Domenica 21 Luglio i premiati del giorno precedente concorrono per la conquista delle più ambite medaglie Open, gara riservata ai migliori judoka europei; Pietro, Enrico e Giulio riescono straordinariamente a ripetersi conquistando tutti nuovamente il bronzo.
“È stato un bel campionato Europeo per i nostri atleti” queste le parole del loro tecnico Diego Tommasi, “sabato è stata molto dura, Pietro è riuscito a bissare il successo dell’anno scorso anche se si sperava in qualcosa di più, Enrico e Giulio sono riusciti a ottenere un buon terzo posto nonostante i problemi fisici di Enrico degli ultimi mesi.
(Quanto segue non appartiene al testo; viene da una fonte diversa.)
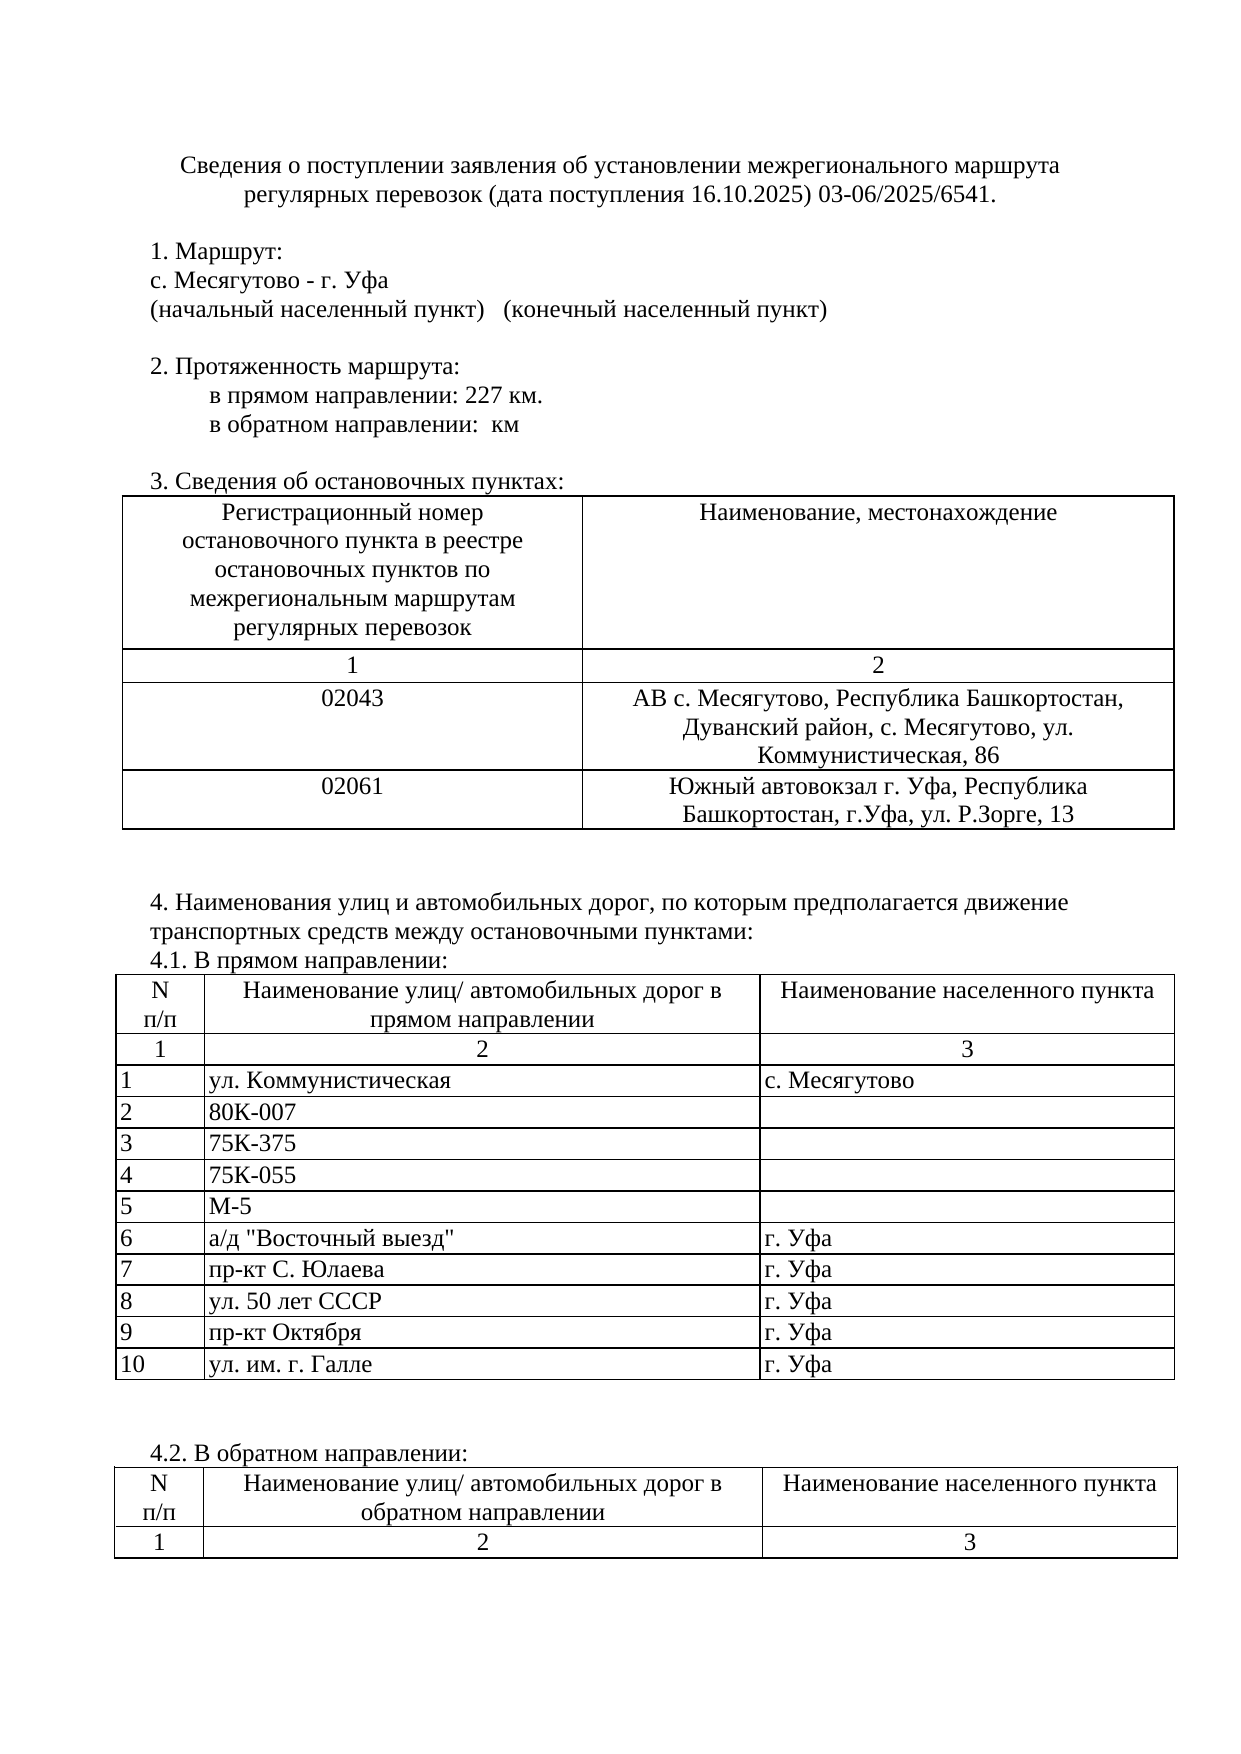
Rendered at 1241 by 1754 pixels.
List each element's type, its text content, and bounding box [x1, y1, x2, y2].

Peccato per Matteo e Alberto su cui speravamo tanto. Domenica invece è stata una meravigliosa sorpresa. Buon terzo posto per Pietro e Andrea che per poco non sono riusciti a migliorarsi. Enrico e Giulio invece hanno compiuto una vera impresa riuscendo a guadagnare una medaglia nel campionato europeo assoluto di kime no kata che per l’italia mancava da anni.” Era presente anche il presidente onorario del CAM Yawara Mauro Menegolli che ha così commentato: ”Sono entusiasta dei risultati dei nostri atleti, hanno raggiunto dei grandi risultati confermando la nostra palestra ai vertici italiani ed europei”.
Pietro, Campione del Mondo 2018, parteciperà al Campionato del Mondo Assoluto che si svolgerà in Korea tra pochi giorni. Enrico e Giulio anch’essi tra i possibili partecipanti hanno purtroppo dato forfait per motivi familiari.